• About this task
Your task is to copy each line of the records that includes the string "sharedsystem".

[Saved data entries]
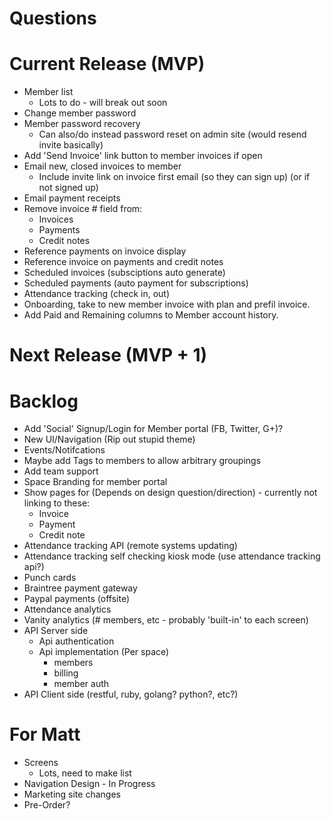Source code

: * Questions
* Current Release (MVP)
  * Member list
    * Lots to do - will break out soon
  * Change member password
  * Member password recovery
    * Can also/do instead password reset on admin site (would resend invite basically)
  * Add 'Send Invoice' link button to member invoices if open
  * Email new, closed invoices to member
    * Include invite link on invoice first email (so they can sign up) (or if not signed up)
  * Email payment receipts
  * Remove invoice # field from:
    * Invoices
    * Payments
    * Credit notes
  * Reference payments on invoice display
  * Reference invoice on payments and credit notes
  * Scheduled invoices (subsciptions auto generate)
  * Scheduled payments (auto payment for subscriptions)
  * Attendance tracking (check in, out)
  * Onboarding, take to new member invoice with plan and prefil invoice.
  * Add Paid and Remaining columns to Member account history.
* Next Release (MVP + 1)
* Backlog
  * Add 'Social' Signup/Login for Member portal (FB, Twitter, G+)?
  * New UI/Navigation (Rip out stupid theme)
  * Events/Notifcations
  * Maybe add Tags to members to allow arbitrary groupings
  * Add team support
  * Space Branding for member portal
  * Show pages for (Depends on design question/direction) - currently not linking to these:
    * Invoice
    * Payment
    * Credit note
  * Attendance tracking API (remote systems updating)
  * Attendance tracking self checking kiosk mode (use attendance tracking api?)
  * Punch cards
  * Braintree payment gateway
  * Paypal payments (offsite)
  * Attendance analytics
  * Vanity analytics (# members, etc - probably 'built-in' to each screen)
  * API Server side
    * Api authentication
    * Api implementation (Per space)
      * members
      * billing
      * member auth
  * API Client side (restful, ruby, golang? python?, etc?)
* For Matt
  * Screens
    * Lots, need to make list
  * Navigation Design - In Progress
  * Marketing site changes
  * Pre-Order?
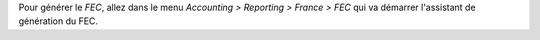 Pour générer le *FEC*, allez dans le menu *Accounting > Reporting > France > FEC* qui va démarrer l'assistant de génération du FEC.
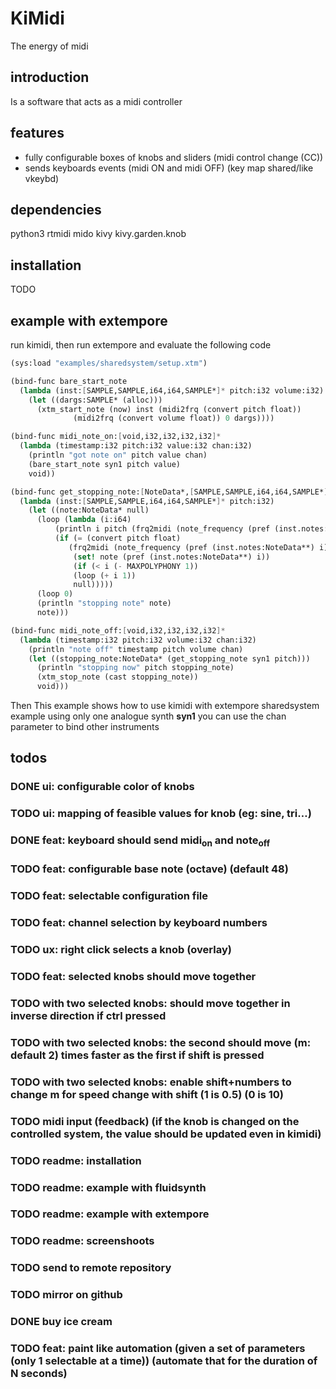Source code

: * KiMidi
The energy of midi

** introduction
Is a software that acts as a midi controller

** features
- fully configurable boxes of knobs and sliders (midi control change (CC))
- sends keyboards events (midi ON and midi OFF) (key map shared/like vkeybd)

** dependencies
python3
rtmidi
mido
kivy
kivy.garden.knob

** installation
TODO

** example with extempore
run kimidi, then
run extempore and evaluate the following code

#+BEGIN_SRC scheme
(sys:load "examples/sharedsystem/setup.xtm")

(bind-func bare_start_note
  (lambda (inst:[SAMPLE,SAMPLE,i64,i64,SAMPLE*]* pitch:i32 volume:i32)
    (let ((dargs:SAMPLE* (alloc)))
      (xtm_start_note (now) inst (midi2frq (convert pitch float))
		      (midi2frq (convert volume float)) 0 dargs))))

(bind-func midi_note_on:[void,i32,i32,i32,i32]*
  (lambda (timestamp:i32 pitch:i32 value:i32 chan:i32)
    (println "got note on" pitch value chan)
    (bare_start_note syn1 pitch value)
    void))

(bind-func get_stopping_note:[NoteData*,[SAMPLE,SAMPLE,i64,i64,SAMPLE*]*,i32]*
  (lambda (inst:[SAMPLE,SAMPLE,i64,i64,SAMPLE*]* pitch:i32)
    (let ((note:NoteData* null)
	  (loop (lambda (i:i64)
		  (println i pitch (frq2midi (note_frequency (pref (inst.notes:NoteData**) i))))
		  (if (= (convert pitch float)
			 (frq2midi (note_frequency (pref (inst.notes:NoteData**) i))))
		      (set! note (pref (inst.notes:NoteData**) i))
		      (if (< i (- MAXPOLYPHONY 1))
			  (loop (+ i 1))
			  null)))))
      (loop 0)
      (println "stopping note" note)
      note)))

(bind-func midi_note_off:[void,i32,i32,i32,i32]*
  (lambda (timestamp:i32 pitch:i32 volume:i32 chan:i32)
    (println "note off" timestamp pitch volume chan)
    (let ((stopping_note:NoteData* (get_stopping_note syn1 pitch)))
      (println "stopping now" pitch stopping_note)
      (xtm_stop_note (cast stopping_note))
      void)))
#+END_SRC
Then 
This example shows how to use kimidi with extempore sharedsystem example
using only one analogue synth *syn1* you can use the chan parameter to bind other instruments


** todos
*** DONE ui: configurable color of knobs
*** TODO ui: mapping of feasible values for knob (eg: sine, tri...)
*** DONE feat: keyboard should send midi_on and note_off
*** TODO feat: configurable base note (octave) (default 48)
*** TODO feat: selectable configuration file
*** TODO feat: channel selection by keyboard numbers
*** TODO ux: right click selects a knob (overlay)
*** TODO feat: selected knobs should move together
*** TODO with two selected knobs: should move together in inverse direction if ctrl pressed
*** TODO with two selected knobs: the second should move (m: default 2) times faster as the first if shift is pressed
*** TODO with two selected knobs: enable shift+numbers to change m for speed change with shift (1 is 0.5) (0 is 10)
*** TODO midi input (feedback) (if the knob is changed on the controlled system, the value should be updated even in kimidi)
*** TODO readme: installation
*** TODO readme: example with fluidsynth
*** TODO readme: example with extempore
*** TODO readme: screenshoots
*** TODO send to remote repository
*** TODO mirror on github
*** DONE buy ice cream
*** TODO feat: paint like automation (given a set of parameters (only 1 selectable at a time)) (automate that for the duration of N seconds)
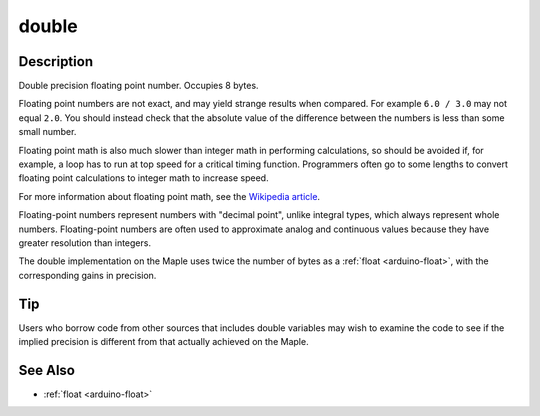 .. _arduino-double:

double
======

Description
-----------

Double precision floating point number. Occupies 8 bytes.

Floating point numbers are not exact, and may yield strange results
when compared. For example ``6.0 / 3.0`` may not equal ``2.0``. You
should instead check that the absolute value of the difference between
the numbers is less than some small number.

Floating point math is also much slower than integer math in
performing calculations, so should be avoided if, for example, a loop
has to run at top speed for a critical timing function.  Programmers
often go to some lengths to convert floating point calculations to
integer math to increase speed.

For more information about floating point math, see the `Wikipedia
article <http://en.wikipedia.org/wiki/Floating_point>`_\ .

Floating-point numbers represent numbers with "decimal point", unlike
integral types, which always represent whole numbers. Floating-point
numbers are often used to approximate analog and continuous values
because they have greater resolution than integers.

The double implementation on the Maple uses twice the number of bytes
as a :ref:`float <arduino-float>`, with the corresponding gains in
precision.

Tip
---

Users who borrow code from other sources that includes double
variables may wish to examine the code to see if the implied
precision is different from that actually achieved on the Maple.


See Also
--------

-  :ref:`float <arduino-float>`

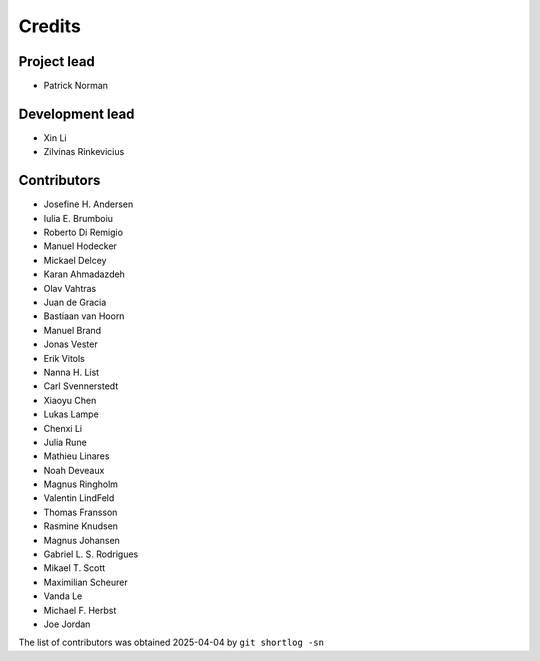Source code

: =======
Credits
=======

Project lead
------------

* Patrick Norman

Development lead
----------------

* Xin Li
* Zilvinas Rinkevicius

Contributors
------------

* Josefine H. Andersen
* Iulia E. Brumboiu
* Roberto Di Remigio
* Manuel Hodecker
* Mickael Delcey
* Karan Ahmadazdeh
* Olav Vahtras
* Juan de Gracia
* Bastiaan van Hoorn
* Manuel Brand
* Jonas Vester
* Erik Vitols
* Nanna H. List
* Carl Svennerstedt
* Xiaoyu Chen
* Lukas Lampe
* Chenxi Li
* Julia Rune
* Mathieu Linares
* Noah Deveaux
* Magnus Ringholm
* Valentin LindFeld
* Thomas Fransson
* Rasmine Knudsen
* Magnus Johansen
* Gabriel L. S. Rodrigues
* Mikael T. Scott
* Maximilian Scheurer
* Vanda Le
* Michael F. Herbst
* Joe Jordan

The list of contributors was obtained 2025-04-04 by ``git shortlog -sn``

• Written response
(sys:load "examples/sharedsystem/setup.xtm")
This example shows how to use kimidi with extempore sharedsystem example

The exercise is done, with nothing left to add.